Atalanta, a side who have broken into the top echelon of Italian football these days have had a couple of recent fruitless attempts to at least add a newish name to the trophy, but they lost both times to Lazio and Juventus. Perhaps the one “unusual” winner in the recent past was Lanerossi Vicenza who won the 1997/98 edition beating Napoli. They were in the top league at the time, a purple patch in the history of the club from Veneto. Indeed, the following season they beat Chelsea in the Cup Winners Cup Semi-Final in Vicenza, 1-0, and led by the same score at the Bridge. They might have doubled that adavantage had a second not been controversially chopped off. The players lost discipline at this decision and Chelsea scored three times late to knock them out.

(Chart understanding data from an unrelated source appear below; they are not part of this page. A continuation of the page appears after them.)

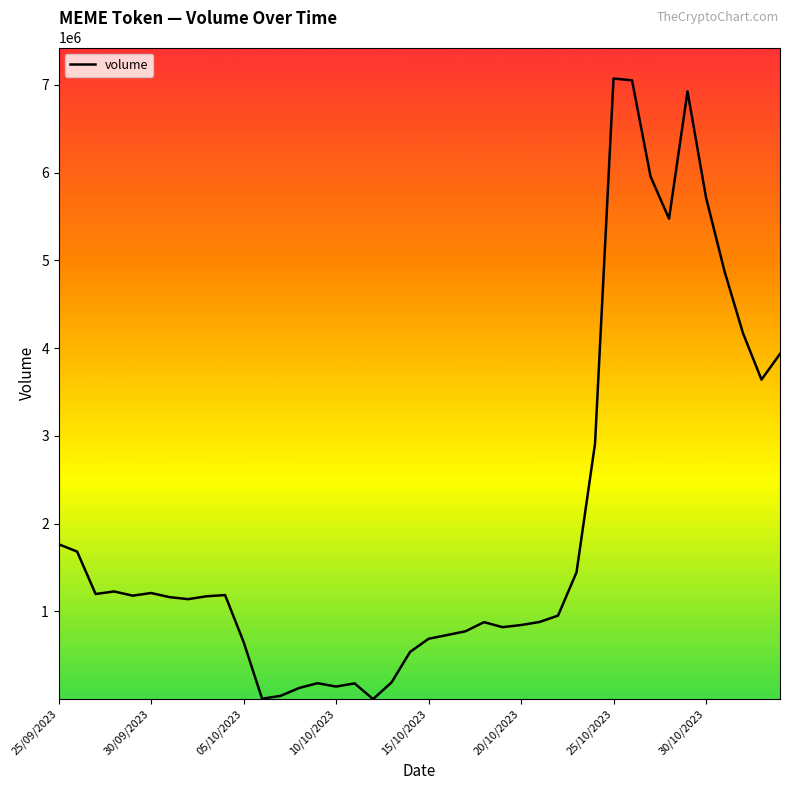

What is the difference between the maximum and minimum values?

7070805.4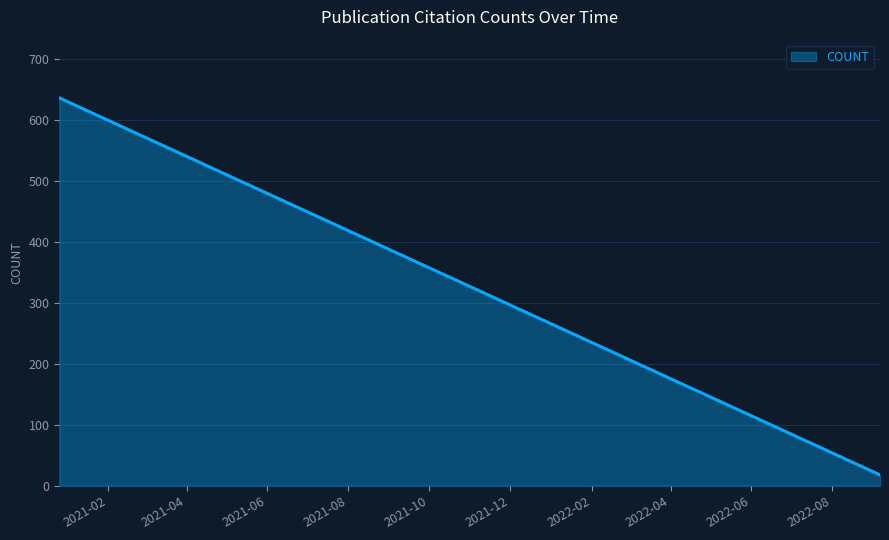

How many lines are shown in the chart?

1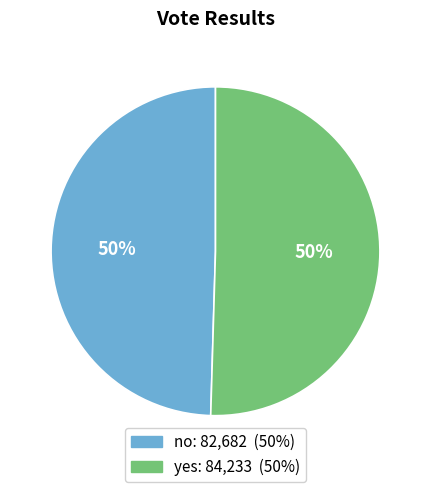

Combined, do yes and no account for over 50%?

Yes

While I was in Italy recently I was at my first ever Coppa Italia early round match, when Spezia hosted Brescia. This was one of these ridiculous 3pm kick offs, and even more ludicrously in a period of energy costs being high, on a magnificently bright Wednesday afternoon all four floodlights were burning, madness. Spezia are for now the higher ranked side of these two and despite being largely second best on the day, they won 3-1. They will now head for Atalanta in the next round as the lower ranked side, and are highly likely to bow out at the last 16 stage. This is how it works in Italy and no one bats an eye!
Each level of football has a separate Coppa Italia below the top two divisions. The Coppa Italia C and D start off as regional matchups until the last 8. Each of the twenty regions who run separate non league league systems below D have a regional cup, and the winners all then play for a national winner. These competitions are not so seriously ranked, but the fans enthusiasm for these competitions leaves a lot to be desired until maybe the semi-finals.
Interestingly, Uruguay have just this season resurrected the Copa Uruguay after decades of mothballing. It was set out like a tennis ladder too, but unlike Italy, despite having two clubs to rival the Glasgow duo in terms of gongs and size of support, nothing is ever that straight forward down there. The innumerable smaller teams don’t have the phobia or fear as Scottish teams seem to suffer when coming up against the Old Firm. Nacional, the biggest club went out 3-0 at second tier Rampla Juniors, albeit they were more concentrating on keeping their top players fresh for a crack at clinching the league title. Penarol, the other big side, had a horror show league campaign, and won’t be involved in International competition. The Copa was an opportunity to save face, and they’d limped along to reach the semi-finals. Leading 1-0 from the first leg against La Luz (the light!), a second division side who have just completed a double promotion and will play Penarol in league games in 2023 for the first ever time. The small club from Aires Puros (pure air) barrio of the capital, Montevideo, moved the second leg to the Centenario to cash in on a bigger crowd. With the game still goalless a second half red card for La Luz should have been the end of things, but in the end, a late winner to tie the aggregate score, and a subsequent 4-2 success in the penalty shoot out, put the light out on Penarol, and the rest of Uruguay is still laughing.
La Luz will play Defensor Sporting in the final, who toiled at times to progress beyond second tier Progreso, but they came good in the end. So despite it starting out as a tennis ladder, neither of the big two made the final, and both were beaten by lower league sides, sadly something that seems just too unacceptable in Italy, and as much as I love the game there, I wish they would have a re-think on what a cup competition should look like.